Moreover, as of January 1, no insurance company can reject someone because of a pre-existing condition, such as diabetes, cancer or heart disease. As of January 1, no insurance company can charge women more for coverage than men just because they’re women, or sick people more than healthy people just because they’re sick. As of January 1, no insurance company can sell plans with arbitrary annual and lifetime caps in coverage.
These elements of Obamacare—or, more accurately, the Affordable Care Act—are all common-sense changes that those of all political persuasions should be able to applaud. While the loudest opposition to the act has obviously arisen on the right end of the spectrum, the new system is obviously not the health care reform the left would have wanted either. As Michael Moore recently noted in the New York Times, many progressives favored a single-payer plan as the only viable approach. They observed the catastrophic October rollout of Obamacare’s health care exchanges with horror and a grim sense of “I-told-you-so.”
Certainly the infrastructure required for the Affordable Care Act is extremely complex, with too many moving parts—all designed to ensure that private health insurance companies retain their key role in the health care marketplace, even though their record of demonstrating sensitivity to the needs of policy-holders is highly questionable.
The new law constrains insurers from many of the most abusive tactics they have used in the past to deny people’s claims and increase corporate profits.
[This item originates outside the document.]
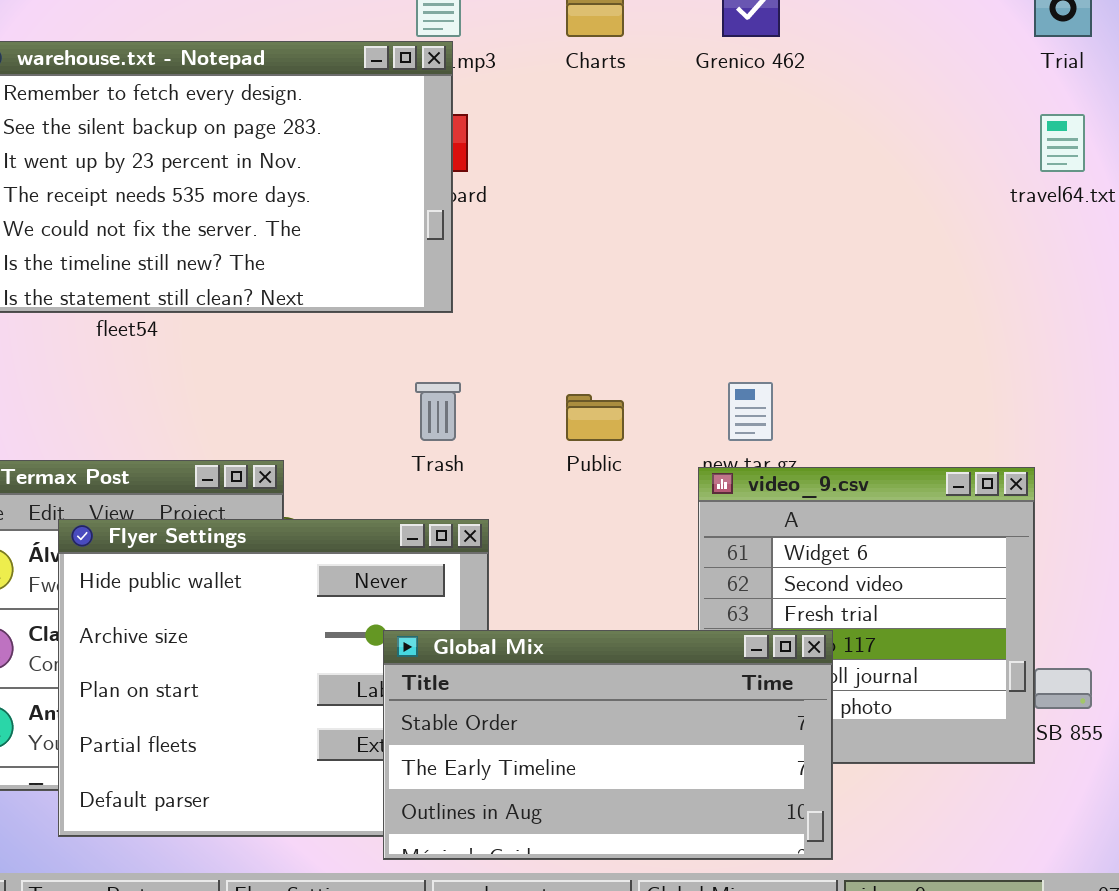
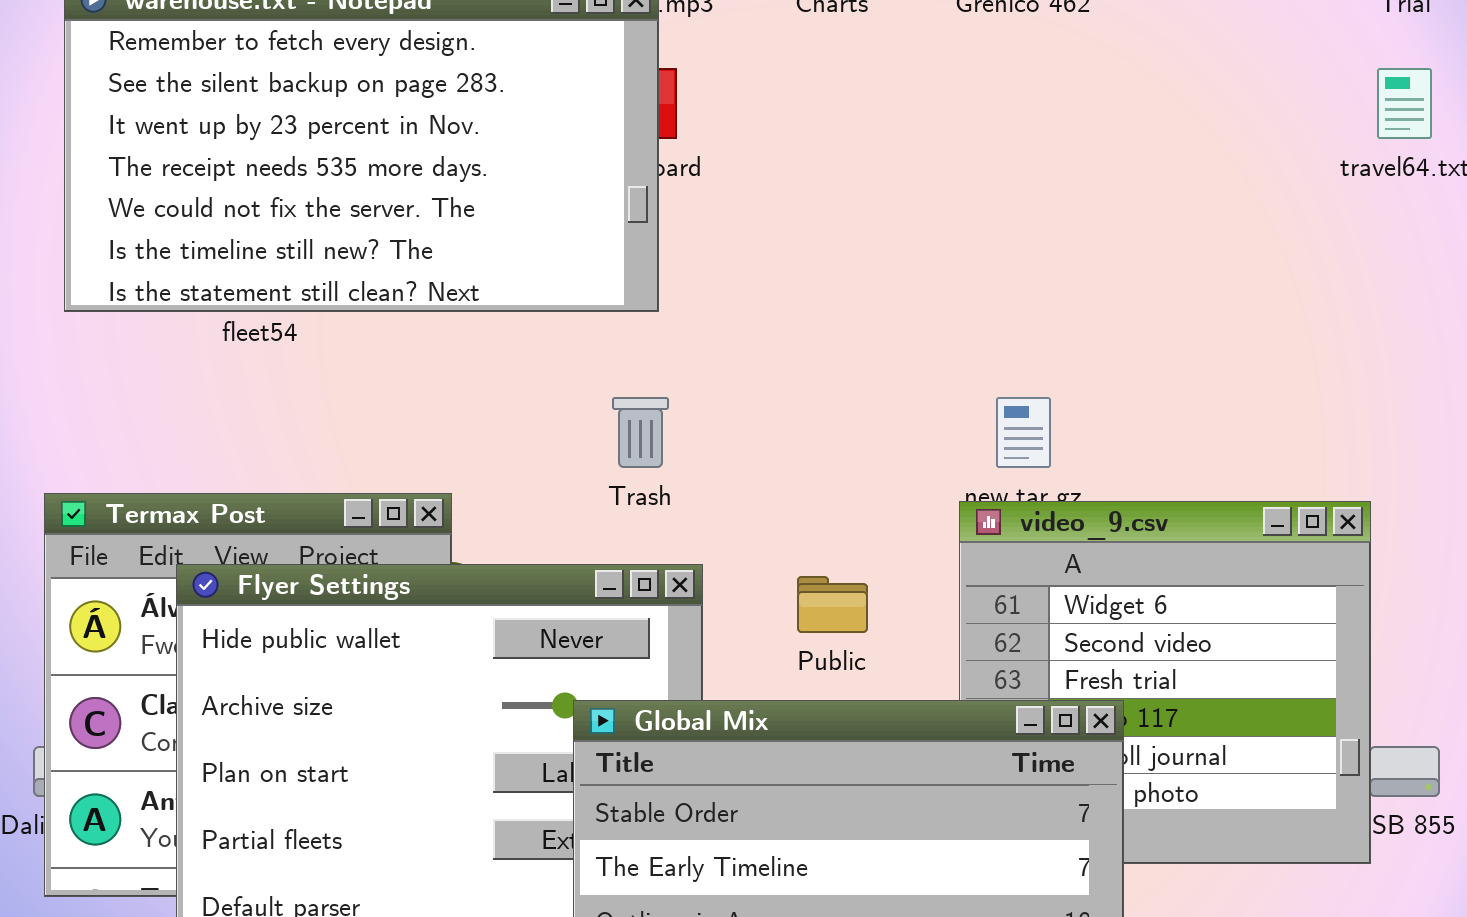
Public: [566,394,624,441] -> [797,576,868,633], moved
But it remains to be seen whether the economics of the new system will actually work as intended, and whether enough young, healthy people will ultimately sign up for the plans to make them financially viable.
Even with the drawbacks and uncertainties, the Affordable Care Act is a landmark step in the American experiment: a declaration of every citizen’s right to obtain adequate health care. Other industrialized countries long ago extended such promises to their populations, even if implementation has often been flawed. That the U.S. has lagged so far behind is shameful; that we have now embarked on this new path represents a victory to savor, however briefly.